De forma similar a lo que ocurría en Jane Eyre de Cary Fukunaga, también con Mia Wasikowska en el reparto, llega a nuestras pantallas con más de un año de retraso una nueva versión de Madame Bovary. Y siguiendo con las comparaciones con la película de Fukunaga, uno se esfuerza por buscar qué lleva a la directora Sophie Barthes a contarnos la historia del personaje ideado por Gustave Flaubert hace más de cien años.
Si atendemos a lo puramente formal, Barthes entrega lo que llamamos una película académica: bien fotografiada, con un vestuario y decoración perfectos, en definitiva, una ambientación más que correcta y una puesta en escena sin ninguna estridencia. Estamos lejos de desvaríos autorales a lo Bazz Luhrmann en Romeo + Julieta o Joe Wright en Orgullo y prejuicio. Barthes no hace el mínimo esfuerzo por dotar al relato de algo de riesgo audiovisual para que esto no parezca una película de hace 30 años o más. Los actores están bien, porque están bien elegidos para sus papeles, asunto que en realidad no hace más que ahondar la falta de riesgo de la obra cinematográfica. De hecho, lo único realmente novedoso es un puñado de escenas algo subidas de tono en lo sexual, pero sin pasarse.
En cuanto a la adaptación a la letra de Flaubert no vemos ninguna traición en cuanto a lo que se cuenta, siendo este Madame Bovary de una fidelidad insultante. Y tal y como nos preguntábamos hace cinco años ya ante la obra de Fukunaga antes mencionada, uno se vuelve a preguntar para qué nos cuenta Barthes esta historia que ya tiene al menos otras ocho versiones cinematográficas. Quizás el hecho de que Barthes centre su atención en el aspecto más mundano y superficial de Emma Bovary, sus deseos de ascensión social y sus endeudamientos, nos den una pista de lo que Sophie Barthes plantea: una advertencia sobre el peligro de querer ser más de lo que se es y de vivir por encima de nuestras posibilidades, asuntos que no cabe duda están de actualidad.

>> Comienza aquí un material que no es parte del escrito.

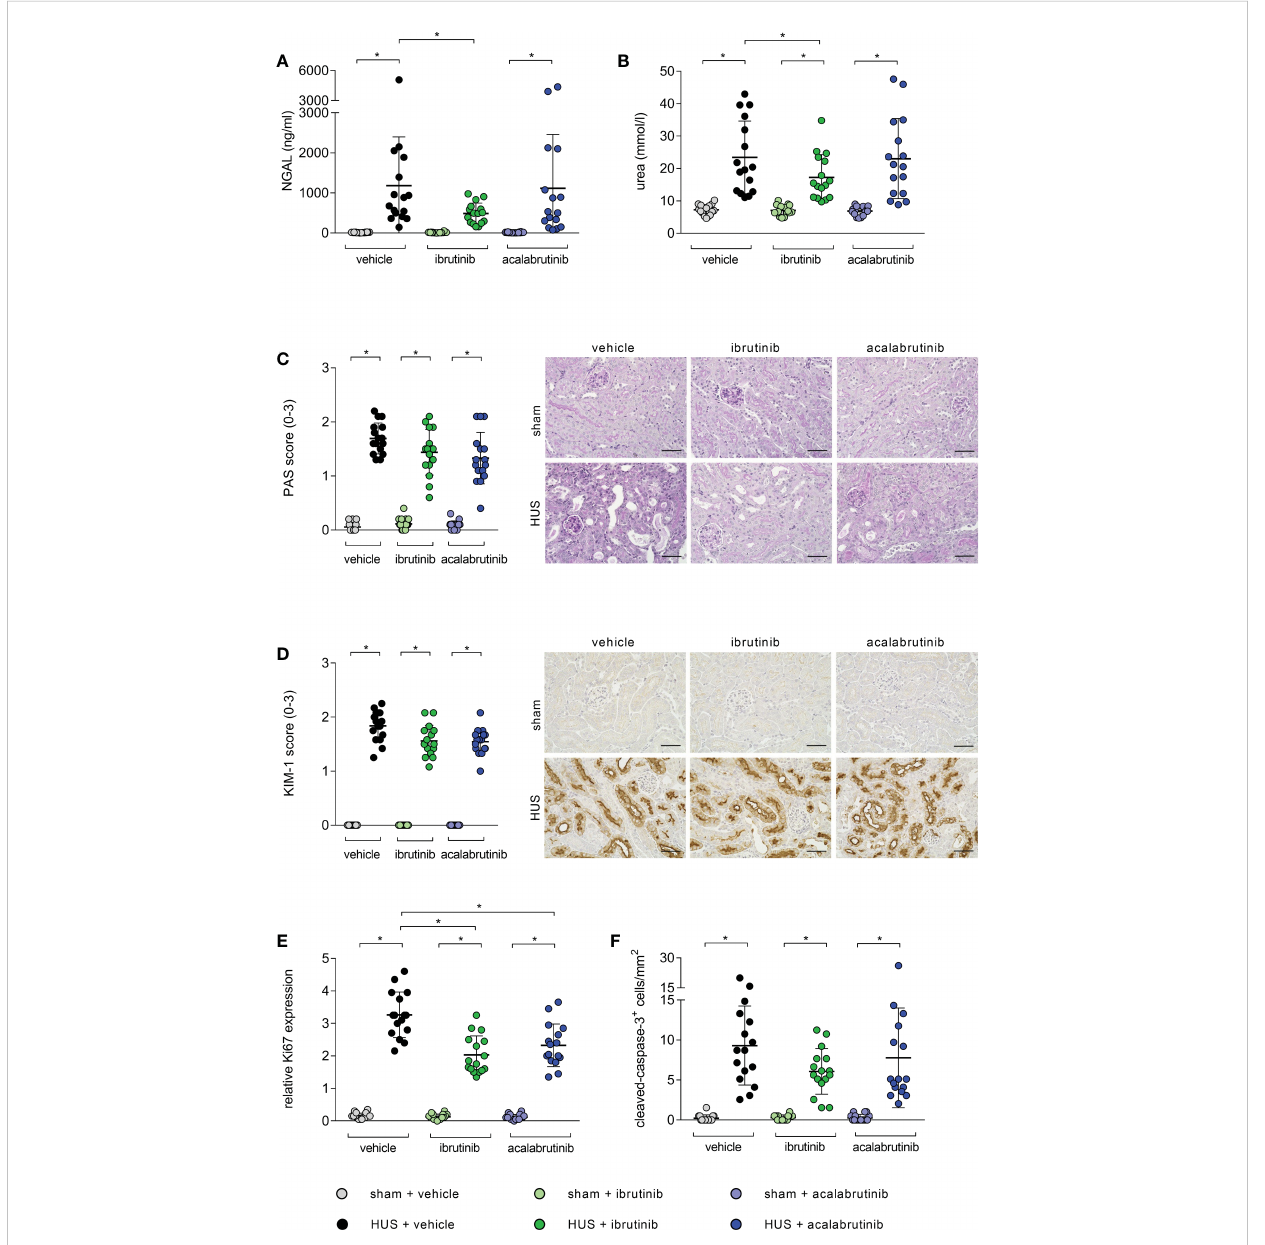
FIGURE 2 Parameters of kidney injury, proliferation and apoptosis of mice with HUS treated with ibrutinib or acalabrutinib. Determination of plasma (A) NGAL and (B) urea (n = 16 per group) on humane endpoint or day 7. Quanti fi cation and representative images of (C) PAS reaction and (D) relative KIM-1 expression in renal sections (n = 16 per group) on humane endpoint or day 7. Bars = 50 µm (400x magni fi cation). Quanti fi cation of renal (E) Ki67 and (F) CC-3 expression (n = 16 per group) on humane endpoint or day 7. Data are expressed as scatter dot plot with mean + SD. (A, B, E) ordinary one-way ANOVA + Holm-Sidak ’ s multiple comparison test, (C, D, F) Kruskal-Wallis test + Dunn ’ s multiple comparison test. *P < 0.05. NGAL, neutrophil gelatinase-associated lipocalin; PAS, periodic acid Schiff; KIM-1, kidney injury molecule-1; HUS, hemolytic-uremic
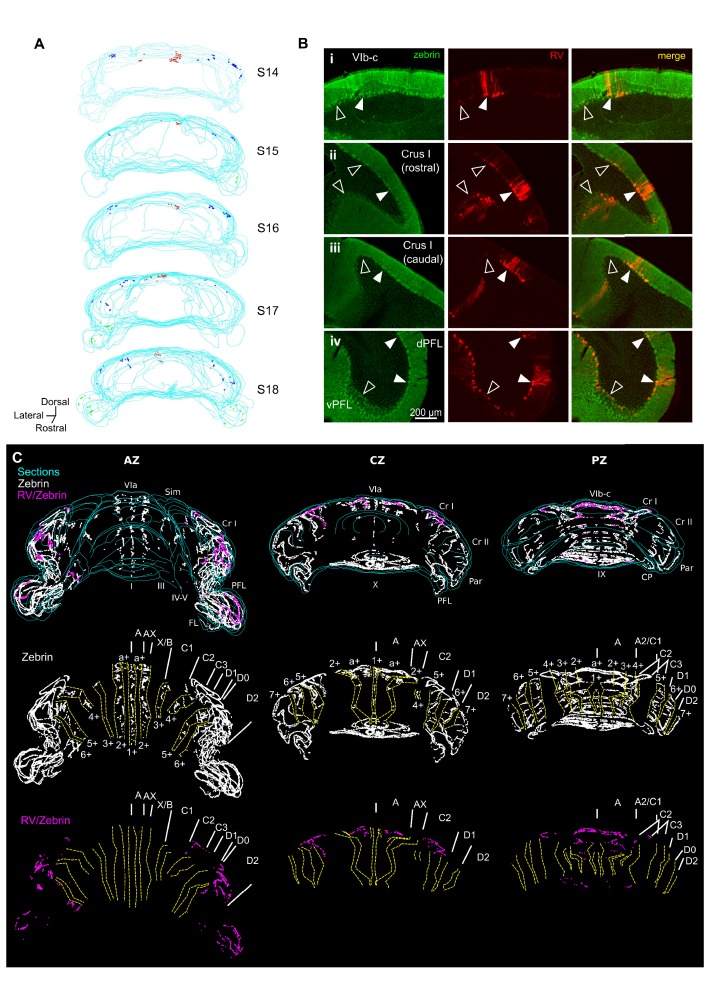
Different cerebellar modules project to the hippocampus.(A) 3-D reconstruction showing the location of RABV+ Purkinje cells in the most labeled cerebellar lobules at 66 hr post-infection. Red, blue and green dots represent RABV+ Purkinje cells in lobule VI, Crus I and paraflocculus, respectively. (B) Photomicrographs from case S18 showing double staining against zebrin II (green, left column), RABV (red, central column) and merge (right column) in lobule VI (i), Crus I (ii and iii) and paraflocculus (iv). RABV+ Purkinje cells were also zebrin positive and were organized in clusters of strongly labeled RABV+ cells (filled arrow-heads) surrounded by weakly labeled RABV+ Purkinje cells (unfilled arrow-heads). (C) Assignment of the RABV+ clusters to specific cerebellar modules for case S18 in the anterior (AZ; left), central (CZ; central column) and posterior (PZ; right column) zones. First row shows stacked sections with zebrin-positive Purkinje cells (white dots) and RABV+ Purkinje cells, which were also zebrin positive (purple dots, strong and weakly labeled cells included); central row shows reconstructed principal zebrin bands (delineated by yellow dashed lines and named from 1+ to 7+; nomenclature from Sugihara and Quy, 2007) and cerebellar modules (capital letters; defined as in Sugihara and Quy, 2007); and bottom row shows the location of the RABV+/zebrin Purkinje cells (purple dots) in relation to reconstructed zebrin bands and modules. Abbreviations, I, lobule I; III, lobule III; IV/V, lobule IV/V; VIa and VI b-c, lobule VIa and VI b-c, respectively; IX, lobule IX; X, lobule X; Sim, lobule simplex; Cr I, Crus I; Cr II, Crus II; Par, paramedian lobule; CP, copula, PFL, paraflocculus, FL, flocculus.; dPFC and vPFC, dorsal and ventral paraflocculus, respectively.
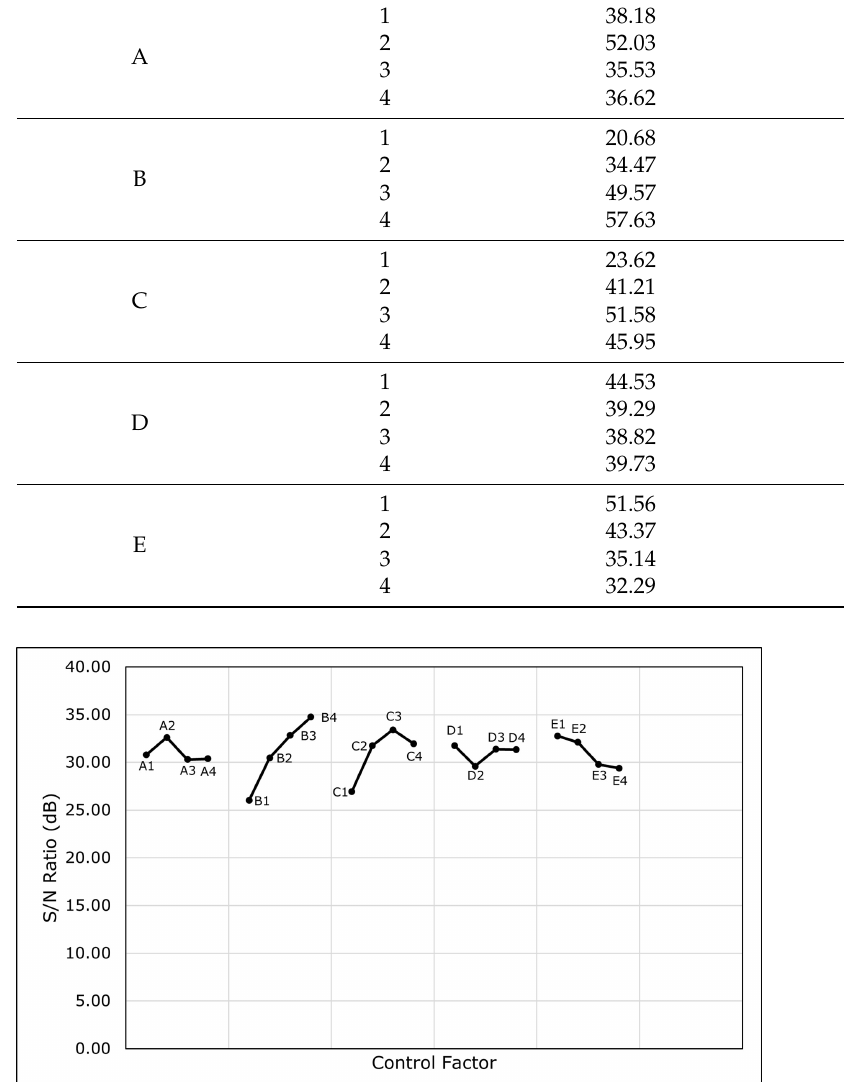
Figure 8. Response Chart: S/N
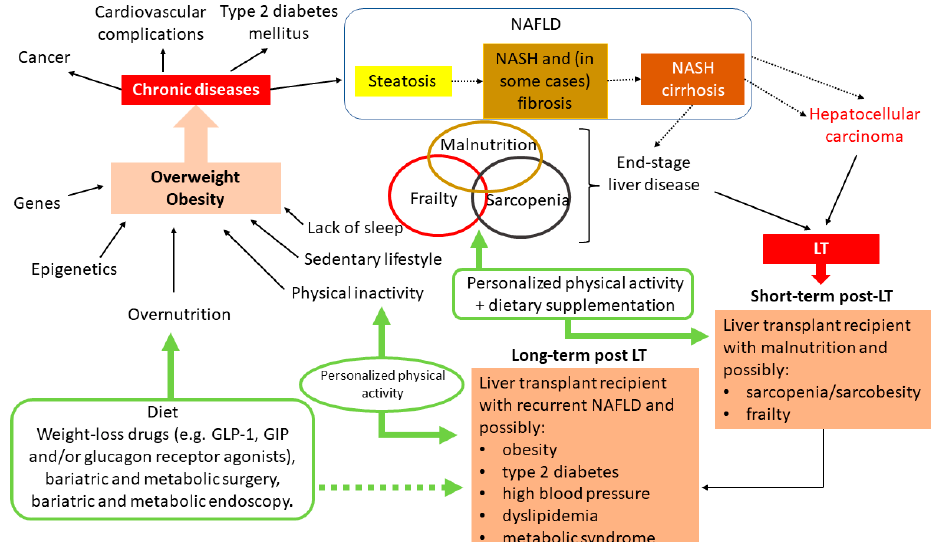
Figure 1. Summary of the possible treatment effects of PA in overweight or obese individuals (particularly those with NASH cirrhosis). NAFLD : non-alcoholic fatty liver disease; NASH : nonalcoholic steatohepatitis; GIP : glucose-dependent insulinotropic polypeptide; GLP-1 : glucagon-like peptide-1.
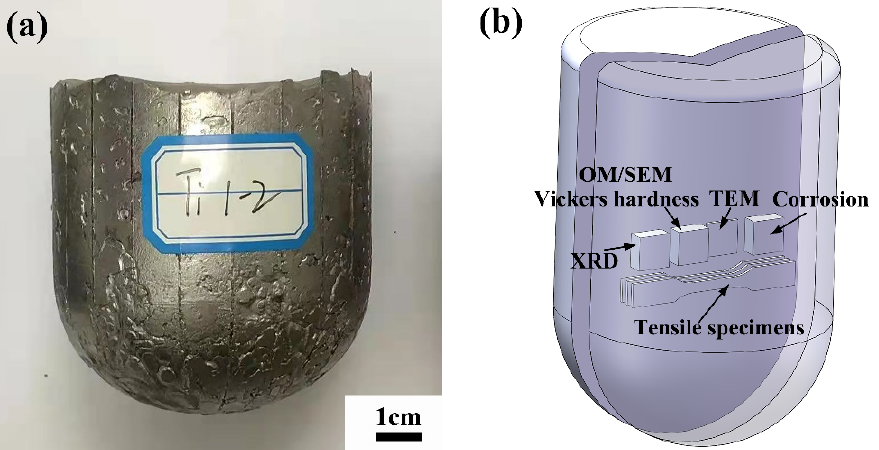
Figure 1. ( a ) Ti-Cu alloy ingot and ( b ) schematic of the sampling locations for microstructure observations, tensile and corrosion testing.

Pero ese tema es inherente a la obra y no es que la película vuelo más de lo necesario sobre el tema.
La Madame Bovary de Sophie Barthes poco aporta a lo ya dicho y solo se puede entender como una forma de acercar una obra literaria a espectadores que lo mismo no tienen ganan de escuchar el francés de Isabelle Huppert en la película de Claude Chabrol de 1991, y, en su lugar, prefieren ver a actores actuales. Lo dicho, solo para incondicionales de los dramas con trajes de época.